In the Gulf and Saudi Arabia, the shock of vulnerability to the Shaheds and Iran’s missiles has opened a door to Kiev’s military presence. The damage done by Iran, aided by Russia and China, was widespread enough – despite the expensive defense provided by the US – to threaten the entire Gulf economic model for the foreseeable future. Ukraine’s involvement provides expertise not only defensively against the Shaheds, but an affordable counter-threat of massive waves of precision strikes against Iranian targets.
Another fundamental innovation, which no one has yet considered in the future of warfare, is that Ukraine has adapted the use of drones to essentially replace the need for boots on the ground – effectively drone warfare instead of ground warfare. We have seen this applied in many ways, such as targeting soldiers in trenches, tree lines, houses, cars and many other places where until now ground troops were needed for the job. In fact, the old house-to-house fighting or even the practice of street patrolling will no longer be necessary.

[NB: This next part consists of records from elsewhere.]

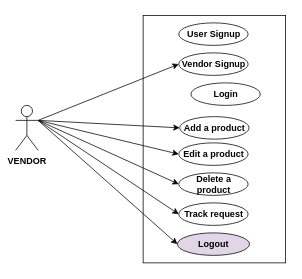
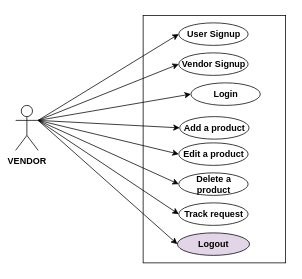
  <mxCell id="0" />
  <mxCell id="1" parent="0" />
  <mxCell id="2" value="&lt;b&gt;VENDOR&lt;/b&gt;" style="shape=umlActor;verticalLabelPosition=bottom;verticalAlign=top;html=1;outlineConnect=0;" vertex="1" parent="1"><mxGeometry x="20" y="140" width="30" height="60" as="geometry" /></mxCell>
  <mxCell id="3" value="" style="whiteSpace=wrap;html=1;" vertex="1" parent="1"><mxGeometry x="190" y="20" width="190" height="330" as="geometry" /></mxCell>
  <mxCell id="4" value="&lt;b&gt;User Signup&lt;/b&gt;" style="ellipse;whiteSpace=wrap;html=1;" vertex="1" parent="1"><mxGeometry x="237.5" y="30" width="92.5" height="30" as="geometry" /></mxCell>
  <mxCell id="5" value="&lt;b&gt;Login&lt;/b&gt;" style="ellipse;whiteSpace=wrap;html=1;" vertex="1" parent="1"><mxGeometry x="253.75" y="110" width="92.5" height="30" as="geometry" /></mxCell>
  <mxCell id="6" value="&lt;b&gt;Add a product&lt;/b&gt;" style="ellipse;whiteSpace=wrap;html=1;" vertex="1" parent="1"><mxGeometry x="238.75" y="155" width="92.5" height="30" as="geometry" /></mxCell>
  <mxCell id="7" value="&lt;b&gt;Edit a product&lt;/b&gt;" style="ellipse;whiteSpace=wrap;html=1;" vertex="1" parent="1"><mxGeometry x="237.5" y="190" width="92.5" height="30" as="geometry" /></mxCell>
  <mxCell id="8" value="&lt;b&gt;Delete a product&lt;/b&gt;" style="ellipse;whiteSpace=wrap;html=1;" vertex="1" parent="1"><mxGeometry x="237.5" y="230" width="92.5" height="30" as="geometry" /></mxCell>
  <mxCell id="9" value="&lt;b style=&quot;&quot;&gt;&lt;font style=&quot;font-size: 12px;&quot;&gt;Track request&lt;/font&gt;&lt;/b&gt;" style="ellipse;whiteSpace=wrap;html=1;" vertex="1" parent="1"><mxGeometry x="237.5" y="270" width="92.5" height="30" as="geometry" /></mxCell>
+ <mxCell id="10" value="" style="endArrow=classic;html=1;rounded=0;exitX=1;exitY=0.333;exitDx=0;exitDy=0;exitPerimeter=0;entryX=0;entryY=0.5;entryDx=0;entryDy=0;" edge="1" parent="1" source="2" target="4"><mxGeometry width="50" height="50" relative="1" as="geometry"><mxPoint x="290" y="170" as="sourcePoint" /><mxPoint x="340" y="120" as="targetPoint" /></mxGeometry></mxCell>
+ <mxCell id="11" value="" style="endArrow=classic;html=1;rounded=0;exitX=1;exitY=0.333;exitDx=0;exitDy=0;exitPerimeter=0;entryX=0;entryY=0.5;entryDx=0;entryDy=0;" edge="1" parent="1" source="2" target="5"><mxGeometry width="50" height="50" relative="1" as="geometry"><mxPoint x="290" y="170" as="sourcePoint" /><mxPoint x="340" y="120" as="targetPoint" /></mxGeometry></mxCell>
  <mxCell id="12" value="" style="endArrow=classic;html=1;rounded=0;exitX=1;exitY=0.333;exitDx=0;exitDy=0;exitPerimeter=0;entryX=0;entryY=0.5;entryDx=0;entryDy=0;" edge="1" parent="1" source="2" target="6"><mxGeometry width="50" height="50" relative="1" as="geometry"><mxPoint x="290" y="170" as="sourcePoint" /><mxPoint x="340" y="120" as="targetPoint" /></mxGeometry></mxCell>
  <mxCell id="13" value="" style="endArrow=classic;html=1;rounded=0;entryX=0;entryY=0.5;entryDx=0;entryDy=0;" edge="1" parent="1" target="7"><mxGeometry width="50" height="50" relative="1" as="geometry"><mxPoint x="50" y="160" as="sourcePoint" /><mxPoint x="340" y="180" as="targetPoint" /></mxGeometry></mxCell>
  <mxCell id="14" value="" style="endArrow=classic;html=1;rounded=0;entryX=0;entryY=0.5;entryDx=0;entryDy=0;" edge="1" parent="1" target="8"><mxGeometry width="50" height="50" relative="1" as="geometry"><mxPoint x="50" y="160" as="sourcePoint" /><mxPoint x="340" y="180" as="targetPoint" /></mxGeometry></mxCell>
  <mxCell id="15" value="" style="endArrow=classic;html=1;rounded=0;entryX=0;entryY=0.5;entryDx=0;entryDy=0;" edge="1" parent="1" target="9"><mxGeometry width="50" height="50" relative="1" as="geometry"><mxPoint x="50" y="160" as="sourcePoint" /><mxPoint x="340" y="180" as="targetPoint" /></mxGeometry></mxCell>
  <mxCell id="16" value="&lt;b&gt;Logout&lt;/b&gt;" style="ellipse;whiteSpace=wrap;html=1;fillColor=#e1d5e7;" vertex="1" parent="1"><mxGeometry x="235.63" y="310" width="96.25" height="30" as="geometry" /></mxCell>
  <mxCell id="17" value="" style="endArrow=classic;html=1;rounded=0;entryX=0;entryY=0.5;entryDx=0;entryDy=0;" edge="1" parent="1" target="16"><mxGeometry width="50" height="50" relative="1" as="geometry"><mxPoint x="50" y="160" as="sourcePoint" /><mxPoint x="340" y="180" as="targetPoint" /></mxGeometry></mxCell>
  <mxCell id="18" value="&lt;b&gt;Vendor Signup&lt;/b&gt;" style="ellipse;whiteSpace=wrap;html=1;" vertex="1" parent="1"><mxGeometry x="237.5" y="70" width="92.5" height="30" as="geometry" /></mxCell>
  <mxCell id="19" value="" style="endArrow=classic;html=1;rounded=0;entryX=0;entryY=0.5;entryDx=0;entryDy=0;" edge="1" parent="1" target="18"><mxGeometry width="50" height="50" relative="1" as="geometry"><mxPoint x="50" y="160" as="sourcePoint" /><mxPoint x="270" y="180" as="targetPoint" /></mxGeometry></mxCell>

This particular discovery would crucially change the US military’s impasse in Iran, for example, where they failed to pressure the regime after massive devastation from aerial bombardment because the next step would require an invasion. In fact, it is Israel’s equivalent of mass extermination of Hezbollah elements in Lebanon via their cell phones. Except this is not a single coup, but a strategy of a sustained campaign – one that would overcome Washington’s paralysis in confronting the Iranian regime.
The principle of the US military in the region does not apply only to Iran. Recent reports indicate that many of the missiles that hit Gulf facilities came from pro-Iranian elements inside Iraq. The perpetrators melted into city streets or garages. Mobile or small cluster targets hiding in populated areas are much better dealt with by drones, causing minimal damage to the environment, especially when it comes to a nominally friendly country like Iraq.
Above all, the presence of the Ukrainian Gulf means it can reach across continents to neutralize Moscow’s international strategic depth by striking directly at Iran, Russia’s staunchest partner in the war against Ukraine. In the Baltics and Taiwan, similar agreements with Ukraine are underway.
Russia’s sheer size, stretching from the Atlantic to the Pacific, the North Pole to the Middle East, means it can bring allies from one end of the world to conflicts on the other. North Korean troops, for example, or war material from China, for use in Ukraine. Moscow is waging a global war, even if Western countries do not recognize it. Ukraine is the only country that faces the challenge head-on. Ukraine’s global drone diplomacy allows it to orchestrate its strategic needs in ways previously reserved for superpowers.